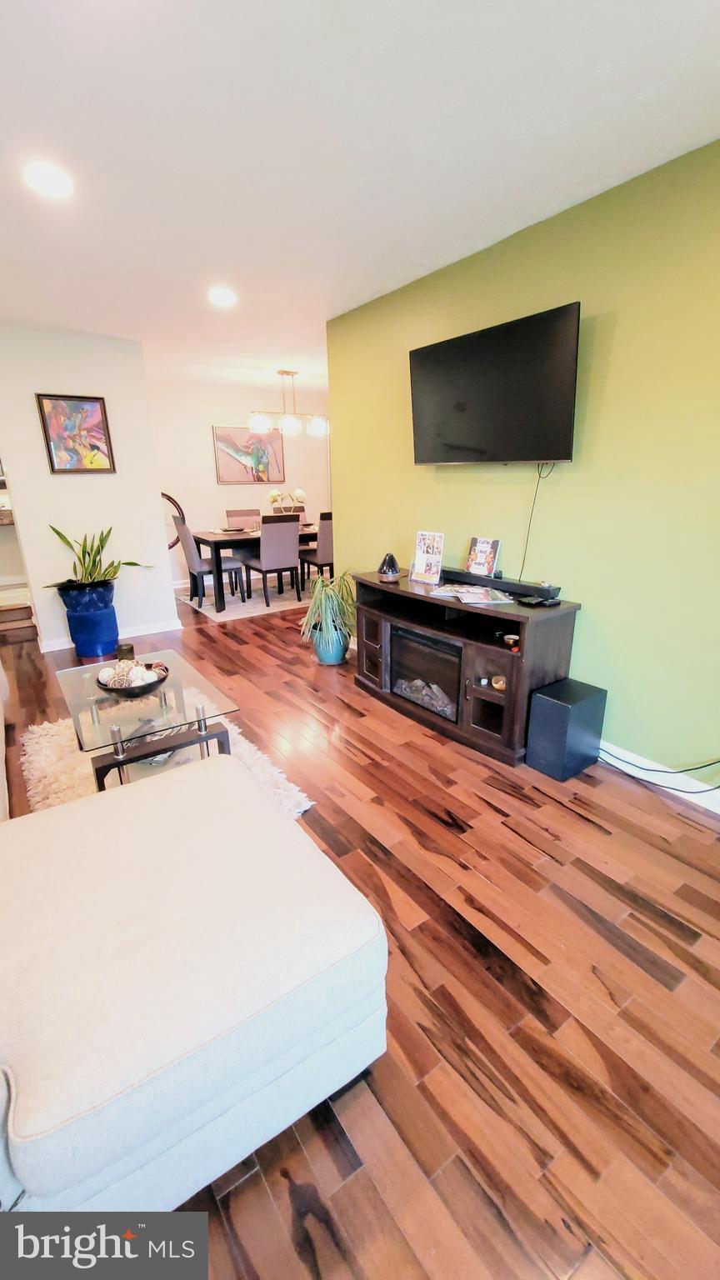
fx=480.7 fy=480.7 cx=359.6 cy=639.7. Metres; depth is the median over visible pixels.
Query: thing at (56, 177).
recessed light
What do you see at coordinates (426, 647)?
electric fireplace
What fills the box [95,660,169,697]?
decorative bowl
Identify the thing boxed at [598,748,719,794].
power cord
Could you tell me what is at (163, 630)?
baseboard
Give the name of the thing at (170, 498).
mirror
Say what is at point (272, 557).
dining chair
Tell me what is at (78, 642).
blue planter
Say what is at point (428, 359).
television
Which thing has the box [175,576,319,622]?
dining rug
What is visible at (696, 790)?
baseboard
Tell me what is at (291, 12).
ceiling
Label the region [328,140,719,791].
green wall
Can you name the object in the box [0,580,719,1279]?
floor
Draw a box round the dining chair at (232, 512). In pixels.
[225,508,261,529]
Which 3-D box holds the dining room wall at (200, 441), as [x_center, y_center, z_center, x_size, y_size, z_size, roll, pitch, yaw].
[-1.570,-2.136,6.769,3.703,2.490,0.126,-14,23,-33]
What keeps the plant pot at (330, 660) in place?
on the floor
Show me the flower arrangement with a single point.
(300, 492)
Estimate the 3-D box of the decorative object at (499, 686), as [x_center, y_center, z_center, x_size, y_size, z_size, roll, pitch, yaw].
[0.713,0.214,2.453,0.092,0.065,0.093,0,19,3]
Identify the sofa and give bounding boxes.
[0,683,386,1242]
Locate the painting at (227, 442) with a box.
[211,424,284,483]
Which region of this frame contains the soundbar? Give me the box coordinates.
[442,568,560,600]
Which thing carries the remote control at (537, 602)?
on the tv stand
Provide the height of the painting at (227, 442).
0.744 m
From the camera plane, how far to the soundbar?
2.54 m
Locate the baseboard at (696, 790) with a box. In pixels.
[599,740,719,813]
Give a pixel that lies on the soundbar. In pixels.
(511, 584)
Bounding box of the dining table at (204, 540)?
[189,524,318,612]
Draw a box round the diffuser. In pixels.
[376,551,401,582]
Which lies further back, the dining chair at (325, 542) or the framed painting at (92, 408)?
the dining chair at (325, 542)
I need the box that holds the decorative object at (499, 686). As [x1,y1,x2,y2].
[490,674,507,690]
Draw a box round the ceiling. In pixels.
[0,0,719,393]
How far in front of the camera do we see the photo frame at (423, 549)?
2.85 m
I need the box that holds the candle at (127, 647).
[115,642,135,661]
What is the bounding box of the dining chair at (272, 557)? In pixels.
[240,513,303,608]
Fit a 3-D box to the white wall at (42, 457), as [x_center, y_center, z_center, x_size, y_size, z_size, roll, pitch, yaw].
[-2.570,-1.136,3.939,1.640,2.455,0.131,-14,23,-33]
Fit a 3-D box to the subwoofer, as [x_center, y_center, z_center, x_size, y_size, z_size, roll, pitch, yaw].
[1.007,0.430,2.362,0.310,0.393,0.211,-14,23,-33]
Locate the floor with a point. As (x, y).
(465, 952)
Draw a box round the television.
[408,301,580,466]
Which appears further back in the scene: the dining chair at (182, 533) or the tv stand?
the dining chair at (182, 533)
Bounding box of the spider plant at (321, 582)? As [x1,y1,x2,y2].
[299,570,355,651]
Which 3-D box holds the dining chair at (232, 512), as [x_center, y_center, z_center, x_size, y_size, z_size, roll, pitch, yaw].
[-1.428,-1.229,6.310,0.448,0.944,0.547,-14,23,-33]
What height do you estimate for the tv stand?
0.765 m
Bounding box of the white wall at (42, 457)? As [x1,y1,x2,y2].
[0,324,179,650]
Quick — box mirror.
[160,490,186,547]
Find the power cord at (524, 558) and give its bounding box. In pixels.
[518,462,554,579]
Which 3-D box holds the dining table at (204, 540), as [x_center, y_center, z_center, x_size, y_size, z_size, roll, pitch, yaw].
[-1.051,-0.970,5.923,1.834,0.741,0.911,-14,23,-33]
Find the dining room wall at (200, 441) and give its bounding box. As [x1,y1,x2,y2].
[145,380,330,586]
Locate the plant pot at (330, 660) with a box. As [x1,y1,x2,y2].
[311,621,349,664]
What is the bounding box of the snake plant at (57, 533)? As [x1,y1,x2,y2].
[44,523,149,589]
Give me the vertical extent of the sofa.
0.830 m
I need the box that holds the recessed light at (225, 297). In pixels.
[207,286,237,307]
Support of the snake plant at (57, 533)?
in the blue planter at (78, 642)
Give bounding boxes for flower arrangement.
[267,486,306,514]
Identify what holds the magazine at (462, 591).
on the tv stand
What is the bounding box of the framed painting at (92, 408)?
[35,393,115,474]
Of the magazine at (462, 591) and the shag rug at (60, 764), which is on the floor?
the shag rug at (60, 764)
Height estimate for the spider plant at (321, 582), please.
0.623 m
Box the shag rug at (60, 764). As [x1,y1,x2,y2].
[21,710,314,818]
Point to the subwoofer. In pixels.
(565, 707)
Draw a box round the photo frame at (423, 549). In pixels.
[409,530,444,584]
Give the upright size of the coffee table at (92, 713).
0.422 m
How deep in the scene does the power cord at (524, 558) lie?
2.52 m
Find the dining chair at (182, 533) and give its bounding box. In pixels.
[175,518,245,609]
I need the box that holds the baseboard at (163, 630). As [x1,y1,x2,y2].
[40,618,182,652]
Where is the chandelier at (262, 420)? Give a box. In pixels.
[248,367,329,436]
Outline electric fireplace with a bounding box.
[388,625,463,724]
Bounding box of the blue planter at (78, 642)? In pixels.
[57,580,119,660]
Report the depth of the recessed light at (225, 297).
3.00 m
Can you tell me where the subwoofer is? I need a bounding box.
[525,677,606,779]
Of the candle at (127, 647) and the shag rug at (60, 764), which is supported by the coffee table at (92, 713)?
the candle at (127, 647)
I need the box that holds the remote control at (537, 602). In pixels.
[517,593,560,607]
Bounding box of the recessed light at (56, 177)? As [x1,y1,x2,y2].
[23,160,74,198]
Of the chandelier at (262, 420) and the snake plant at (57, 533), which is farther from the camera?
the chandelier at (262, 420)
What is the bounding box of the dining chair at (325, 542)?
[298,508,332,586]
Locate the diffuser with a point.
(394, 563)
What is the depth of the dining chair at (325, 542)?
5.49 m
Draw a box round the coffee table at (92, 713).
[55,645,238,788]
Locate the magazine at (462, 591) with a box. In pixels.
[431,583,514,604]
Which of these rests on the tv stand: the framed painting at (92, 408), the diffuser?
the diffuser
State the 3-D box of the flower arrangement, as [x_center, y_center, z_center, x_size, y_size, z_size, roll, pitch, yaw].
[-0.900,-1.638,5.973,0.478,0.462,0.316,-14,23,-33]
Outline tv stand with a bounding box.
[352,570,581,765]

**The problem**.
Give the entries above again, exactly as written and free of images.

**Answer space**.
fx=480.7 fy=480.7 cx=359.6 cy=639.7. Metres; depth is the median over visible pixels.
Query: thing at (56, 177).
recessed light
What do you see at coordinates (426, 647)?
electric fireplace
What fills the box [95,660,169,697]?
decorative bowl
Identify the thing boxed at [598,748,719,794].
power cord
Could you tell me what is at (163, 630)?
baseboard
Give the name of the thing at (170, 498).
mirror
Say what is at point (272, 557).
dining chair
Tell me what is at (78, 642).
blue planter
Say what is at point (428, 359).
television
Which thing has the box [175,576,319,622]?
dining rug
What is visible at (696, 790)?
baseboard
Tell me what is at (291, 12).
ceiling
Label the region [328,140,719,791].
green wall
Can you name the object in the box [0,580,719,1279]?
floor
Draw a box round the dining chair at (232, 512). In pixels.
[225,508,261,529]
Which 3-D box holds the dining room wall at (200, 441), as [x_center, y_center, z_center, x_size, y_size, z_size, roll, pitch, yaw].
[-1.570,-2.136,6.769,3.703,2.490,0.126,-14,23,-33]
What keeps the plant pot at (330, 660) in place?
on the floor
Show me the flower arrangement with a single point.
(300, 492)
Estimate the 3-D box of the decorative object at (499, 686), as [x_center, y_center, z_center, x_size, y_size, z_size, roll, pitch, yaw].
[0.713,0.214,2.453,0.092,0.065,0.093,0,19,3]
Identify the sofa and give bounding boxes.
[0,683,386,1242]
Locate the painting at (227, 442) with a box.
[211,424,284,483]
Which region of this frame contains the soundbar? Give me the box coordinates.
[442,568,560,600]
Which thing carries the remote control at (537, 602)?
on the tv stand
Provide the height of the painting at (227, 442).
0.744 m
From the camera plane, how far to the soundbar?
2.54 m
Locate the baseboard at (696, 790) with a box. In pixels.
[599,740,719,813]
Give a pixel that lies on the soundbar. In pixels.
(511, 584)
Bounding box of the dining table at (204, 540)?
[189,524,318,612]
Draw a box round the diffuser. In pixels.
[376,551,401,582]
Which lies further back, the dining chair at (325, 542) or the framed painting at (92, 408)?
the dining chair at (325, 542)
I need the box that holds the decorative object at (499, 686). As [x1,y1,x2,y2].
[490,674,507,690]
Draw a box round the ceiling. In pixels.
[0,0,719,393]
How far in front of the camera do we see the photo frame at (423, 549)?
2.85 m
I need the box that holds the candle at (127, 647).
[115,642,135,661]
What is the bounding box of the dining chair at (272, 557)? In pixels.
[240,513,303,608]
Fit a 3-D box to the white wall at (42, 457), as [x_center, y_center, z_center, x_size, y_size, z_size, roll, pitch, yaw].
[-2.570,-1.136,3.939,1.640,2.455,0.131,-14,23,-33]
Fit a 3-D box to the subwoofer, as [x_center, y_center, z_center, x_size, y_size, z_size, roll, pitch, yaw].
[1.007,0.430,2.362,0.310,0.393,0.211,-14,23,-33]
Locate the floor with a point. As (x, y).
(465, 952)
Draw a box round the television.
[408,301,580,466]
Which appears further back in the scene: the dining chair at (182, 533) or the tv stand?
the dining chair at (182, 533)
Bounding box of the spider plant at (321, 582)? As [x1,y1,x2,y2].
[299,570,355,651]
Which 3-D box holds the dining chair at (232, 512), as [x_center, y_center, z_center, x_size, y_size, z_size, roll, pitch, yaw].
[-1.428,-1.229,6.310,0.448,0.944,0.547,-14,23,-33]
What height do you estimate for the tv stand?
0.765 m
Bounding box of the white wall at (42, 457)? As [x1,y1,x2,y2].
[0,324,179,650]
Quick — box mirror.
[160,490,186,547]
Find the power cord at (524, 558) and give its bounding box. In pixels.
[518,462,554,579]
Which 3-D box holds the dining table at (204, 540), as [x_center, y_center, z_center, x_size, y_size, z_size, roll, pitch, yaw].
[-1.051,-0.970,5.923,1.834,0.741,0.911,-14,23,-33]
Find the dining room wall at (200, 441) and give its bounding box. As [x1,y1,x2,y2].
[145,380,330,586]
Locate the plant pot at (330, 660) with a box. As [x1,y1,x2,y2].
[311,621,349,664]
What is the bounding box of the snake plant at (57, 533)? As [x1,y1,x2,y2].
[44,523,149,589]
Give me the vertical extent of the sofa.
0.830 m
I need the box that holds the recessed light at (225, 297). In pixels.
[207,286,237,307]
Support of the snake plant at (57, 533)?
in the blue planter at (78, 642)
Give bounding boxes for flower arrangement.
[267,486,306,514]
Identify what holds the magazine at (462, 591).
on the tv stand
What is the bounding box of the framed painting at (92, 408)?
[35,393,115,474]
Of the magazine at (462, 591) and the shag rug at (60, 764), which is on the floor?
the shag rug at (60, 764)
Height estimate for the spider plant at (321, 582), please.
0.623 m
Box the shag rug at (60, 764). As [x1,y1,x2,y2].
[21,710,314,818]
Point to the subwoofer. In pixels.
(565, 707)
Draw a box round the photo frame at (423, 549). In pixels.
[409,530,444,584]
Give the upright size of the coffee table at (92, 713).
0.422 m
How deep in the scene does the power cord at (524, 558) lie?
2.52 m
Find the dining chair at (182, 533) and give its bounding box. In pixels.
[175,518,245,609]
I need the box that holds the baseboard at (163, 630). As [x1,y1,x2,y2].
[40,618,182,652]
Where is the chandelier at (262, 420)? Give a box. In pixels.
[248,367,329,436]
Outline electric fireplace with a bounding box.
[388,625,463,724]
Bounding box of the blue planter at (78, 642)? In pixels.
[57,580,119,660]
Report the depth of the recessed light at (225, 297).
3.00 m
Can you tell me where the subwoofer is? I need a bounding box.
[525,677,606,779]
Of the candle at (127, 647) and the shag rug at (60, 764), which is supported by the coffee table at (92, 713)?
the candle at (127, 647)
I need the box that holds the remote control at (537, 602). In pixels.
[517,593,560,607]
Bounding box of the recessed light at (56, 177)? As [x1,y1,x2,y2].
[23,160,74,198]
Of the chandelier at (262, 420) and the snake plant at (57, 533), which is farther from the camera?
the chandelier at (262, 420)
What is the bounding box of the dining chair at (325, 542)?
[298,508,332,586]
Locate the diffuser with a point.
(394, 563)
What is the depth of the dining chair at (325, 542)?
5.49 m
Draw a box round the coffee table at (92, 713).
[55,645,238,788]
Locate the magazine at (462, 591) with a box. In pixels.
[431,583,514,604]
Which of these rests on the tv stand: the framed painting at (92, 408), the diffuser?
the diffuser
State the 3-D box of the flower arrangement, as [x_center, y_center, z_center, x_size, y_size, z_size, roll, pitch, yaw].
[-0.900,-1.638,5.973,0.478,0.462,0.316,-14,23,-33]
Outline tv stand with a bounding box.
[352,570,581,765]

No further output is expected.